Switzerland had a strong start to their preliminary round, swiftly defeating Japan. The Swiss defensive system has effectively kept opposing teams to the outside and prevented high danger chances. The shots that get through have been kept out by mostly good goaltending. Saskia Maurer has come into two games as a reliever and been stellar in both. Andrea Brändli was good to start the tournament but struggled in the later games. Maurer is playing with more speed and intensity.

The Swiss adjusted to their opponents well, often stifling systems in the second period. Their offence, however, did not have the power to break out and create scoring chances against Canada, The USA, or Finland.

Japan failed to win a game in the opening round but scored four goals. After a crushing 10-0 loss at the hands of the Americans, Japan scored one in a 3-1 loss to the Swiss. The young Japanese goalie Miyuu Masuhara got her first international start and saved 17 of 20 shots. They also scored three in a loss to Finland.

Japan has shown their determination and grit. This team skates hard to every whistle and digs for pucks with intensity, regardless of the score. They aren’t favoured in this game, but they will work hard to prove that wrong.

Players to Watch

Akane Shiga | Japan

Akane Shiga is the obvious player to watch from team Japan. She is the strongest product of the Japanese development system in her generation. Shiga was a relatively uneventful player on Japan’s world junior team, but after being moved to forward, she has sprung to life. She is an excellent skater and puck handler with an accurate shot. She has recorded 3 of Japan’s four goals, assisting on the fourth, scored by her sister Aoi. Watch for her to be active in the offensive zone, looking for space.

Lena Lutz | Switzerland

Lena Lutz has been one of the standout Swiss players so far in this tournament. The 21-year-old is at her second world championships and last week scored her first goal into the empty net against Japan. She has seen time up and down the lineup averaging a little over 15 minutes a game. Largely in a middle-six role, Lutz has played hard minutes in her own end against the toughest opponents. And on a team who loves quick changes, Lutz has been allowed nearly 50 seconds a shift. Coach Colin Muller has entrusted her with grinding out tough minutes in big games.

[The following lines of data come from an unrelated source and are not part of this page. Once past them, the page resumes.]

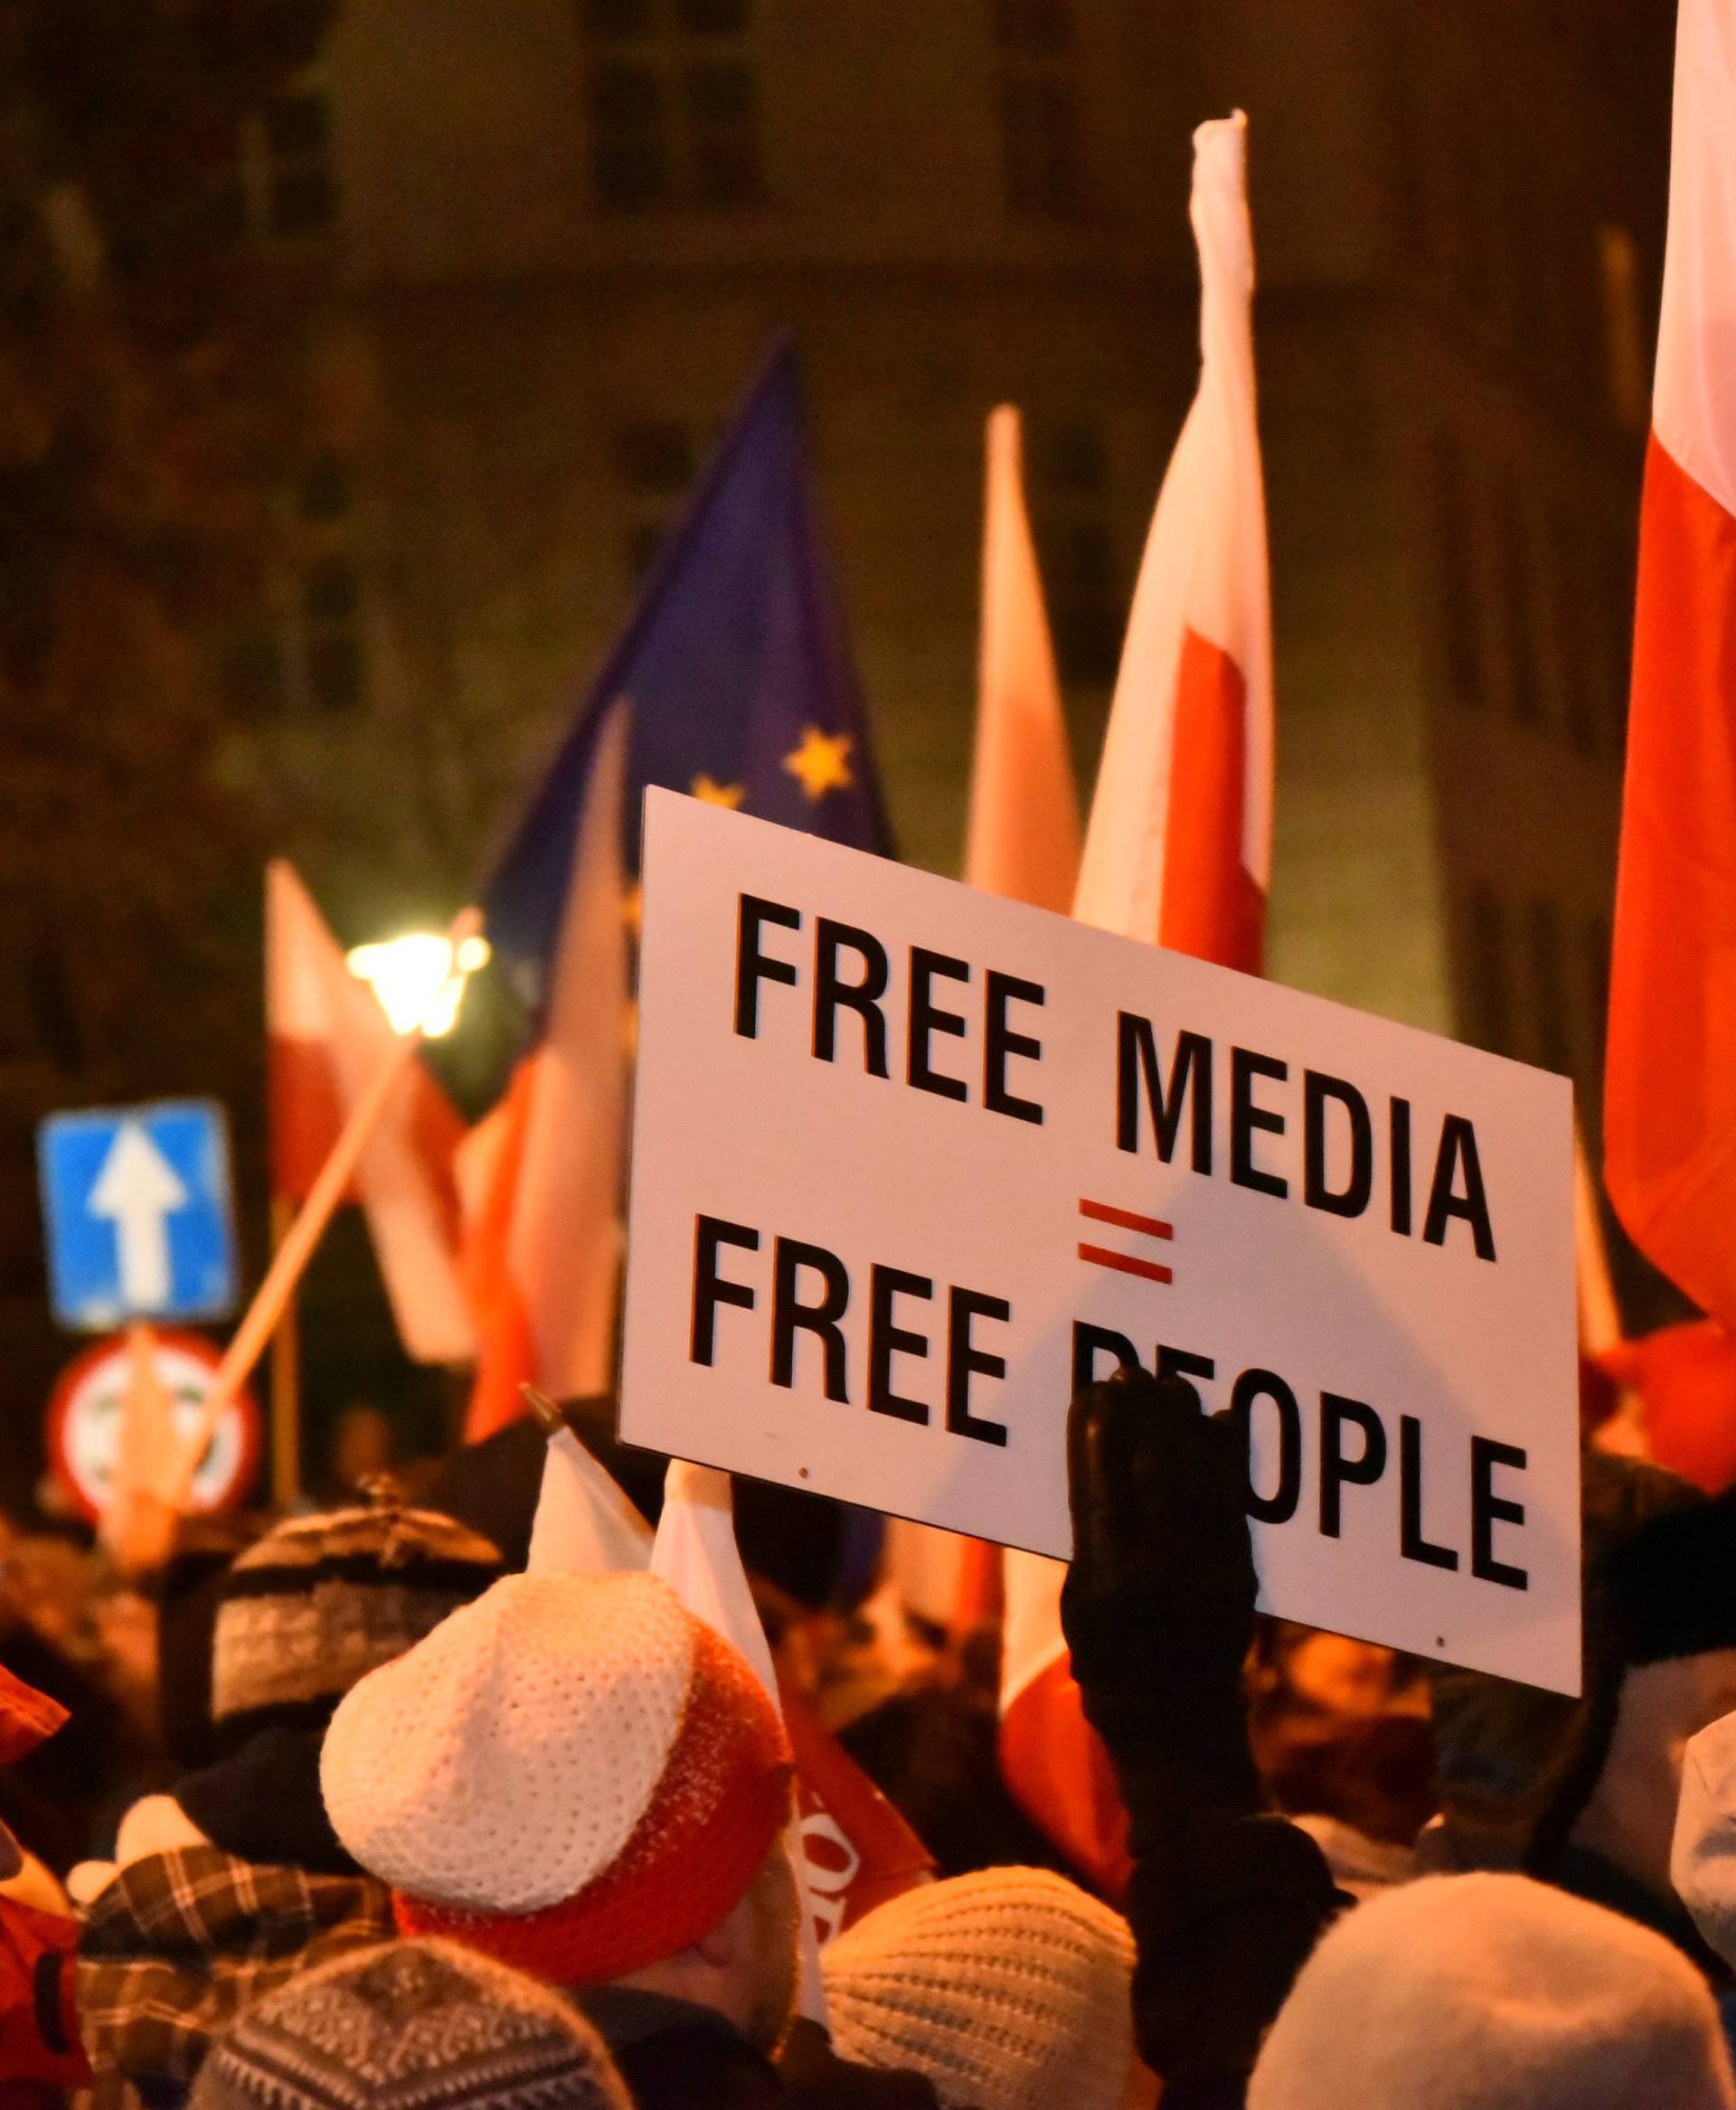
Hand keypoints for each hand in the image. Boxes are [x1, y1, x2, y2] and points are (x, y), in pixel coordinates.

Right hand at [1061, 1365, 1258, 1781]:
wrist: (1177, 1724)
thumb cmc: (1111, 1666)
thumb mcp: (1079, 1609)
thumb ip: (1086, 1545)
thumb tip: (1096, 1470)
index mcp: (1104, 1582)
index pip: (1098, 1488)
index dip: (1096, 1435)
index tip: (1094, 1392)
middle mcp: (1155, 1572)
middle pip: (1150, 1472)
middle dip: (1142, 1416)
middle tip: (1134, 1372)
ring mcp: (1202, 1571)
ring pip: (1195, 1479)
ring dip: (1185, 1426)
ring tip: (1175, 1384)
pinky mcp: (1239, 1573)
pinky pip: (1234, 1501)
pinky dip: (1228, 1459)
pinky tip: (1222, 1423)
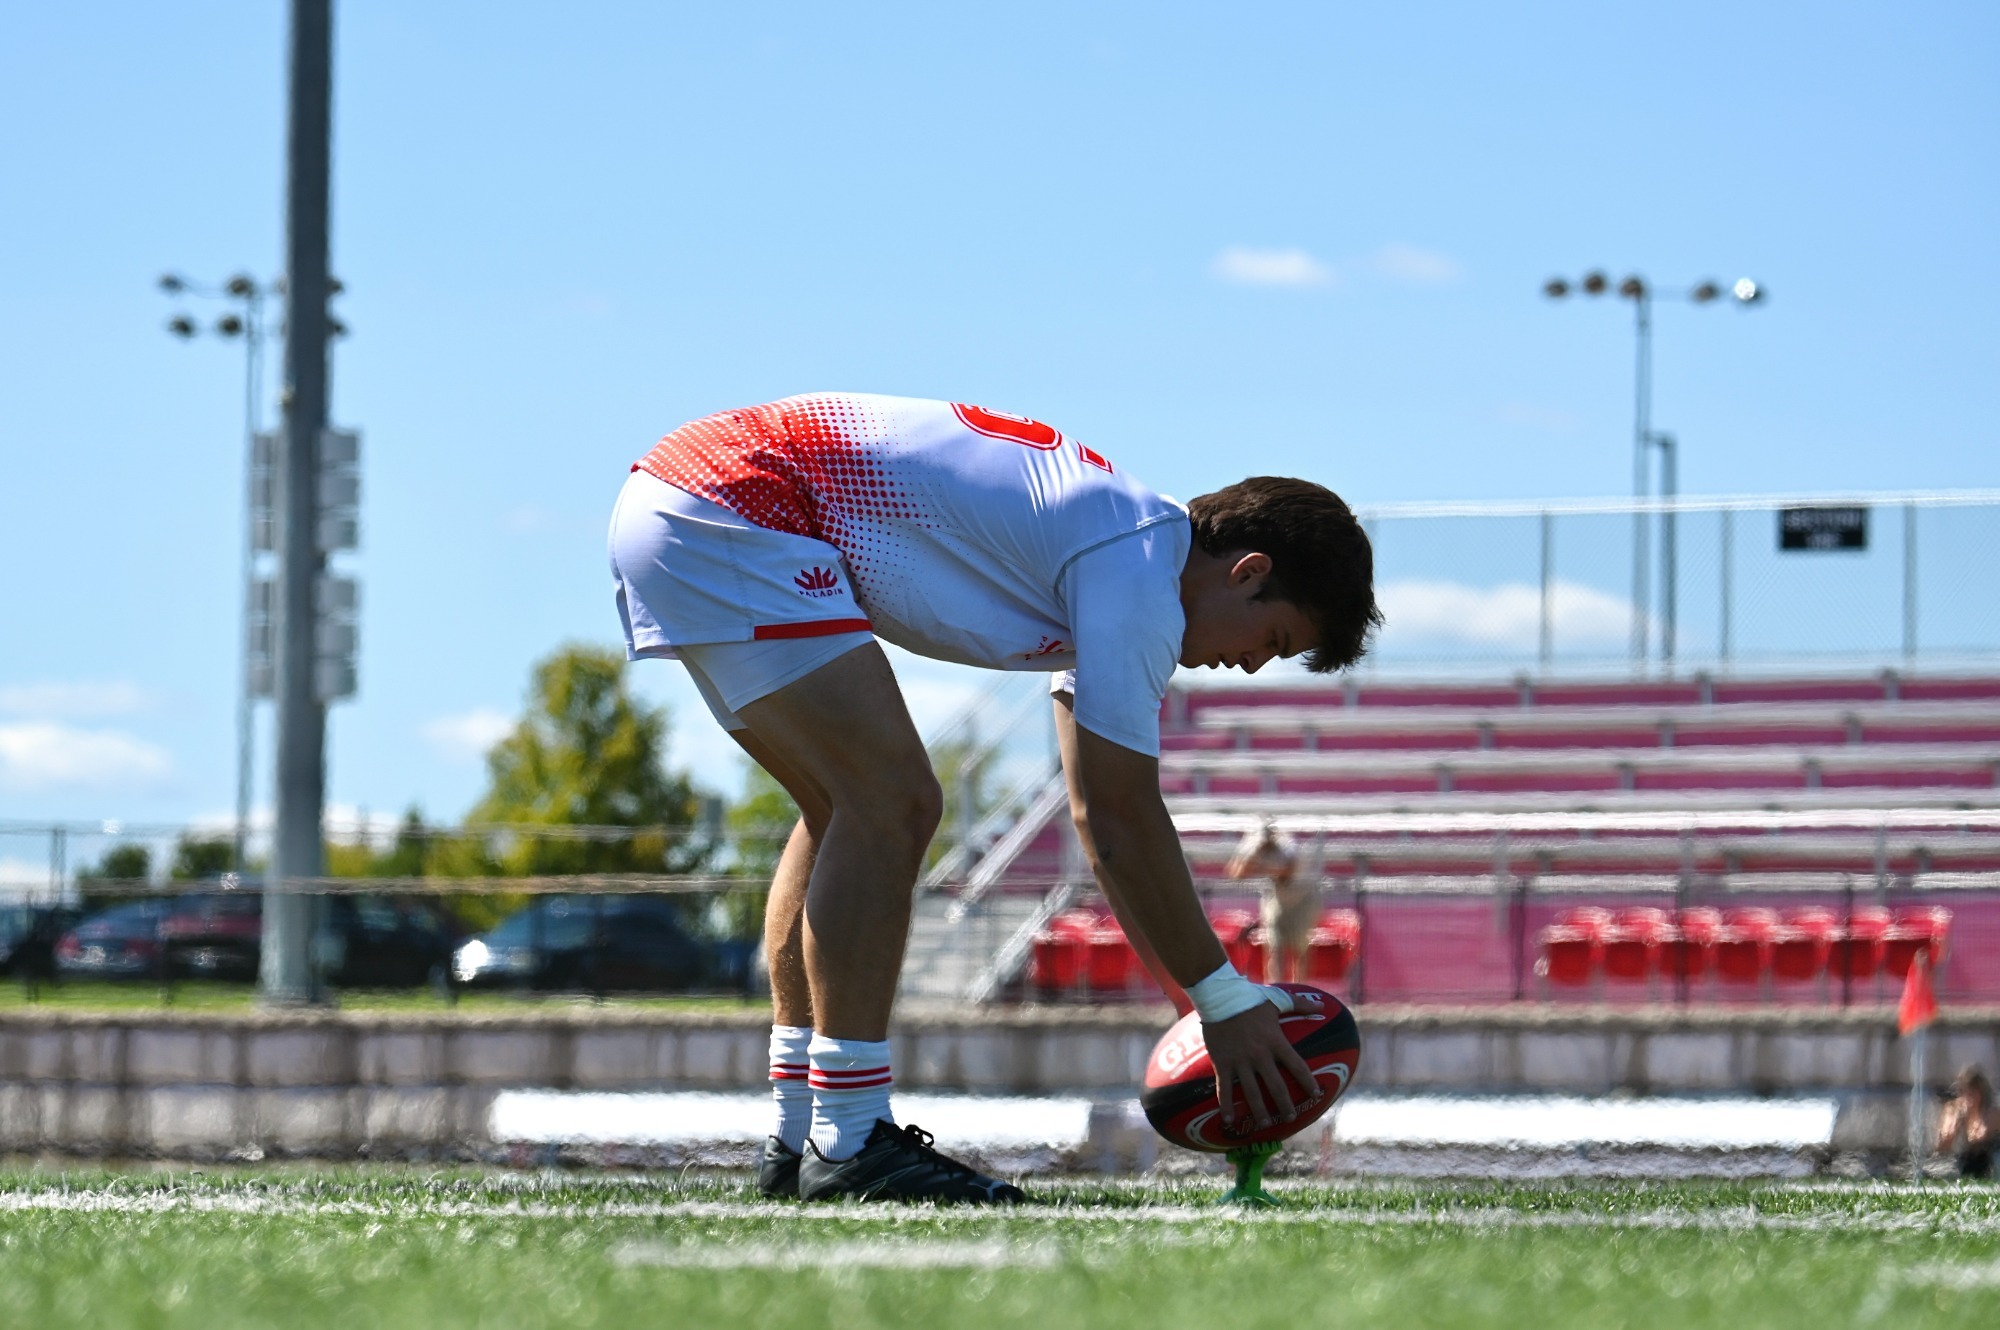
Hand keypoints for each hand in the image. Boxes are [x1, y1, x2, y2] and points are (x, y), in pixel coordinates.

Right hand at [1202, 1001, 1314, 1131]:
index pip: (1297, 1066)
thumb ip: (1301, 1004)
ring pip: (1252, 1092)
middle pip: (1276, 1086)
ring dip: (1259, 1111)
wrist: (1219, 997)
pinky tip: (1230, 1120)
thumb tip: (1322, 1007)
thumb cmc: (1250, 998)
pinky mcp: (1222, 1063)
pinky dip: (1226, 1105)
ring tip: (1265, 1125)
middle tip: (1289, 1118)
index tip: (1316, 1095)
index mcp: (1276, 1041)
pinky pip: (1224, 1088)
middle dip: (1285, 1105)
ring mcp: (1240, 1061)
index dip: (1308, 1082)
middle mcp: (1260, 1055)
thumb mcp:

She has fought hard in her own end and will be instrumental when this team starts to spend more time in the offensive zone.

Storyline

Switzerland can still make a run in this elimination round. Their offence will need to be more productive than that have been so far from this week, but as is often the case in the world championships, goaltending will be the anchor. Switzerland’s first game against Japan was Andrea Brändli’s first win at the international level. Since her play has been lacking at times, allowing sloppy goals early in games. Through the preliminary round, the goalkeeper recorded an .888, which lags behind her previous numbers.

Maurer has played two games as a reliever and has recorded a marginally better .895. Even while playing behind a tired team, she has looked sharp. Brändli has been the favoured starter but could the younger goalie steal the spot in the elimination round with her performance thus far? Regardless of who is in the net, they will need to have above-average games to help Switzerland go deep in this tournament.

Since the debut of the women’s world championships, Japan has been a participant. The team has bounced between the bottom of Group B and the lower division 1 of international hockey. In 2017 they won Division 1 and were promoted to Group B of the top level. In 2019 they finished 8th and returned after a missed covid tournament with a 6th place finish. Russia’s ban from the IIHF competition left one spot open in group A, awarded to Japan.

The team has lost every game in the top group but has fought valiantly, putting ceaseless pressure on opponents. Japan will be looking to prove in this elimination round that they deserve to remain in group A for next year’s tournament. A quarterfinal win would see that happen, but so would wins in the placement games.